Here at the frontier, the leaves fall like rain. Although my neighbors are all barbarians, there are still two cups at my table.


Ten thousand flowers in spring, the moon in autumn, a cool breeze in summer, snow in winter. If your mind isn't clouded by unnecessary things, this is the best season of your life.

~ Wu-men ~


Sunday, November 26, 2017

Book Review: The Martial Arts Instructor: A Practical Guide to a Noble Way

Jonathan Bluestein is a frequent contributor to Cook Ding's Kitchen. He recently published a new book entitled "The Martial Arts Instructor: A Practical Guide to a Noble Way."

I am no martial arts instructor and have to aspirations in that direction. However, if that was something that I was seriously thinking of doing, or if I already was an instructor and wanted to see someone else's point of view to see if there is something I might be overlooking or could do better, this would certainly be the book I would be looking at.

There are three themes running concurrently through this book: the nuts and bolts of running a successful martial arts school, building the school into a community and taking teaching as a sort of "higher" Way to study and practice.

The nuts and bolts of running a school. Recruiting students, scheduling classes, setting tuition policies, testing, ranks, teaching children, teaching people of the opposite sex, managing a class and  developing a curriculum. It's all in there. There's a ton of stuff to consider and Jonathon discusses all of it. A would be teacher, having read this book, would have a much better idea of the sorts of things; the breadth of things that he's going to be getting into.

One item that I wish that he would have discussed, and maybe in another edition are the pros and cons of being a part of a large organization.

For a school to be successful, which means that it continues to exist and torn out skillful students, it must become a community. If you leave it as a retail operation where a customer is merely exchanging money for a service, your school won't be around long.

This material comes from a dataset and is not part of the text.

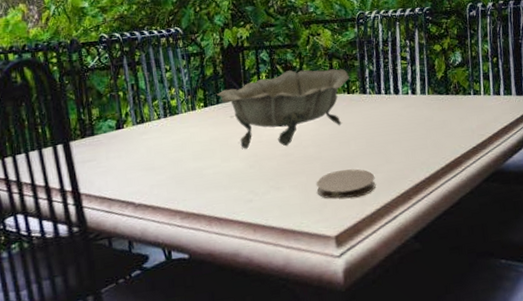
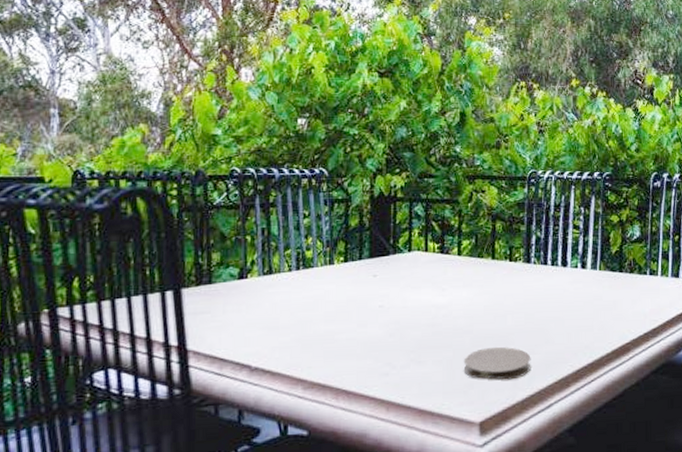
decorative bowl: present [217,69,349,149] -> none [360,229,513,315]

On the contrary, a school that is successful can be marked by the number of senior students who are present. A successful school tends to become top heavy in black bels over time. The senior students tend to stick around.

There is a lot that goes into building a community where you are still clearly in charge, but the students all feel that they have a stake in the school as well. Some lines have to be drawn and it can be a tricky business. Jonathan helps make many of the issues less tricky.

Finally, there is teaching as a "higher" Way. What I mean by this is that the students are coming to see you. You have to be at your best and an example. You have to work harder and be a better you than any of your students.

There are no excuses. You can't have an off day. To take on teaching is to take on a challenge that when viewed rightly, will elevate your practice as a human being.

Even though I am not contemplating becoming a teacher, I have found this book to be most useful in my own practice; to help to open my mind.

I enjoyed it. I think that you would too.